**Text under study:**
Joint Training of Multiple Time Series

When we need to train and predict multiple time series data, one of the methods is to create a model for each group of time series data for independent training and prediction; but in many practical case, we hope to create only one model with multiple time series data, which can better improve efficiency and obtain better model effects. For the needs of joint training of Multiple Time Series, PaddleTS provides full process support from data load, data transformation and model training.

1. Multiple Time Series Load

PaddleTS support automatically load data groups based on the group_id in the original data, such as device ID or other attributes, with the same group_id represents a group of time series. The time indexes of different groups of time series can be repeated.

#Build DataFrame with group_id

import pandas as pd
import numpy as np
sample = pd.DataFrame(np.random.randn(200, 3), columns=['a', 'c', 'd'])
sample['id'] = pd.Series([0]*80 + [1]*120, name='id')

#Load TSDatasets by group_id
from paddlets import TSDataset
tsdatasets = TSDataset.load_from_dataframe(
    df=sample,
    group_id='id',
    target_cols='a',
    observed_cov_cols=['c', 'd'],
    #static_cov_cols='id'
)

print(f" The type of tsdatasets is {type(tsdatasets)},\n \
and the length of tsdatasets is {len(tsdatasets)},\n \
the length of first tsdataset target is {len(tsdatasets[0].target)},\n \
the length of second tsdataset target is {len(tsdatasets[1].target)}")
# The type of tsdatasets is <class 'list'>,
# and the length of tsdatasets is 2,
# the length of first tsdataset target is 80,
# the length of second tsdataset target is 120

Whether to pass static_cov_cols and assign them as group_id is optional. If set, the group_id will be added to training model as a static covariate. Note that not all PaddleTS models currently support the input of static covariates. Please refer to the introduction of the model section for details.

One can also load time series data from different groups to build TSDatasets separately, and then form a List for subsequent joint training. It should be noted that all TSDatasets in joint training require data homogeneity, that is, the columns and dtypes attributes are the same.

ts1 = TSDataset.load_from_dataframe(...)
ts2 = TSDataset.load_from_dataframe(...)
#ts1.columns == ts2.columns and ts1.dtypes = ts2.dtypes
tsdatasets = [ts1, ts2]

2. Multiple Time Series Transformation

When data transformation is required before joint training of multiple time series data, such as normalization, feature generation and other operations, joint transformation of data is usually required to ensure the consistency of input data. The Transform module of PaddleTS supports the TSDataset arrays input and joint transformation of multiple time series data.

from paddlets.transform import MinMaxScaler
min_max_scaler = MinMaxScaler()
tsdatasets = min_max_scaler.fit_transform(tsdatasets)

3. Joint Training of Multiple Time Series

The models in PaddleTS forecasting supports the TSDataset arrays input and joint training of multiple time series data.

from paddlets.models.forecasting import MLPRegressor
mlp = MLPRegressor(in_chunk_len=10, out_chunk_len=2)
mlp.fit(tsdatasets)

for tsdataset in tsdatasets:
    print(mlp.predict(tsdataset))

#           a
#80  0.546383
#81  0.513985
#           a
#200  0.511116
#201  0.590263

4. Pipeline for Multiple Time Series

The Pipeline in PaddleTS also supports the TSDataset arrays input.

from paddlets import Pipeline
pipeline = Pipeline([
    (MinMaxScaler, {}),
    (MLPRegressor, {"in_chunk_len": 10, "out_chunk_len": 2})
])
pipeline.fit(tsdatasets)

for tsdataset in tsdatasets:
    print(pipeline.predict(tsdataset))

#           a
#80  0.344289
#81  0.255014
#           a
#200  0.272490
#201  0.842059

**List of tasks:**
(1) Set down the passage of the page on joint training of multiple time series from "PaddleTS support automatically" to "columns=['a', 'c', 'd'])", word for word.
(2) According to the page on joint training of multiple time series, why is a joint transformation of the data usually required before multiple time series are trained together? Answer in one to three sentences.
The records that follow are separate material and are unrelated to the page on joint training of multiple time series.

Excerpts from a dataset
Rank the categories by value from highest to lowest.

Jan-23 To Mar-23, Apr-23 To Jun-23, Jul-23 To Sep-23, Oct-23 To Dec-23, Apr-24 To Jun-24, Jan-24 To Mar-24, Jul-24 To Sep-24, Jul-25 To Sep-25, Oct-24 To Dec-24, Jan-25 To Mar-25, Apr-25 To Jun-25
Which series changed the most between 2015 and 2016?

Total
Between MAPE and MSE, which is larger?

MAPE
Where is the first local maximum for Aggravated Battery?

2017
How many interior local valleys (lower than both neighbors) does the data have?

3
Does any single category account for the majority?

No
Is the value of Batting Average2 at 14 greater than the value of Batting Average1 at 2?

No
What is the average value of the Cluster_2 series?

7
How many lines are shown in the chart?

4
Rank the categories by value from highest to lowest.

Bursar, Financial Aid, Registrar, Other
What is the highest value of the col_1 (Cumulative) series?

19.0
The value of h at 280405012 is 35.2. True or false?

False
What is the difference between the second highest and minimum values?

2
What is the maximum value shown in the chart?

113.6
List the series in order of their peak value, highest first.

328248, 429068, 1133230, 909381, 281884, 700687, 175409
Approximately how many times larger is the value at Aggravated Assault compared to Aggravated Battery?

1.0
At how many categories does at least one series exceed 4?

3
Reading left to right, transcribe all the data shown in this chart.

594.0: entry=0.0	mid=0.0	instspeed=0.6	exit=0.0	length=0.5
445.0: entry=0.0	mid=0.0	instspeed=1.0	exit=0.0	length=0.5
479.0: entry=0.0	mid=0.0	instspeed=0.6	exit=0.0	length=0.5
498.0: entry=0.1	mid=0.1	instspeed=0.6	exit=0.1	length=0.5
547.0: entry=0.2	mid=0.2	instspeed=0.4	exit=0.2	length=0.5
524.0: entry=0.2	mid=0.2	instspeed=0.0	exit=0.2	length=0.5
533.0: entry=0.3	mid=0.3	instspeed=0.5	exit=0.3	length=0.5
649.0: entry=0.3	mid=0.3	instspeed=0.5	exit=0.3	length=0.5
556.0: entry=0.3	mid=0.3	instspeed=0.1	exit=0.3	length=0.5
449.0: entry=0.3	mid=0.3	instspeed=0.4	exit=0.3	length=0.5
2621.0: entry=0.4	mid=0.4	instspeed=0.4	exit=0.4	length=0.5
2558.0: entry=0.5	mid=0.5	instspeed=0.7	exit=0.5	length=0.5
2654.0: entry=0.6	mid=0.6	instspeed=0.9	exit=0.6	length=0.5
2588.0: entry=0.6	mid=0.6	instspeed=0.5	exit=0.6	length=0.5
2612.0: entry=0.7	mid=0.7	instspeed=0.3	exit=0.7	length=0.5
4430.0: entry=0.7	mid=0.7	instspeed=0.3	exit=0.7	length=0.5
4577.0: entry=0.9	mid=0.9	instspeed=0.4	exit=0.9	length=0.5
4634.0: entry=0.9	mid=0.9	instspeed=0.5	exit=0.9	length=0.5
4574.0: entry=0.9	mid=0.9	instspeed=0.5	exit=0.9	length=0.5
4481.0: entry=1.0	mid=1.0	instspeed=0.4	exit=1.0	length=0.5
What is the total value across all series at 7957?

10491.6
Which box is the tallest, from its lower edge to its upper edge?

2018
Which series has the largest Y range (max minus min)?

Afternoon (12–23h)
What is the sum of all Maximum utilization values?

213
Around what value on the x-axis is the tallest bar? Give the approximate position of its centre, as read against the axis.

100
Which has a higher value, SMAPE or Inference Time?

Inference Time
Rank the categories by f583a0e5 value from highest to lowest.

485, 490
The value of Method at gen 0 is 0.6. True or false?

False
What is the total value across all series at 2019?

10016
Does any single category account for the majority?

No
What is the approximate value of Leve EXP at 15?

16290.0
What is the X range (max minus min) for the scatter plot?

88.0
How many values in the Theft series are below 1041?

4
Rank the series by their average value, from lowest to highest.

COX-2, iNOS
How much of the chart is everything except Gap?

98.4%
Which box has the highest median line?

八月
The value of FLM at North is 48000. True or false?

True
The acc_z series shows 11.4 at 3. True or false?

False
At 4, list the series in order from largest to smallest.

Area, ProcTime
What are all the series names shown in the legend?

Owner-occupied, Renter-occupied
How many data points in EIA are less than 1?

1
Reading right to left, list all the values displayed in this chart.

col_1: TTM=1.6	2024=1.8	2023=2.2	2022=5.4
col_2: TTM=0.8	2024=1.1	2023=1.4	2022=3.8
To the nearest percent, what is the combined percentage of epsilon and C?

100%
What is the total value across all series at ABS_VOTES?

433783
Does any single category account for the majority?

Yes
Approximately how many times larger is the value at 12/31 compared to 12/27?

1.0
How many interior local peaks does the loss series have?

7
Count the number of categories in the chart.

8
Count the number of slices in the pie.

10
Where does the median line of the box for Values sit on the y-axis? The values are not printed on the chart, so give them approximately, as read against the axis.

**Answers below:**
(1)
PaddleTS support automatically load data groups based on the group_id in the original data, such as device ID or other attributes, with the same group_id represents a group of time series. The time indexes of different groups of time series can be repeated.

#Build DataFrame with group_id

import pandas as pd
import numpy as np
sample = pd.DataFrame(np.random.randn(200, 3), columns=['a', 'c', 'd'])

(2) Before joint training, operations such as normalization and feature generation are usually applied jointly to ensure that the input data are consistent. For this reason, the PaddleTS Transform module accepts arrays of TSDatasets and transforms the multiple time series together.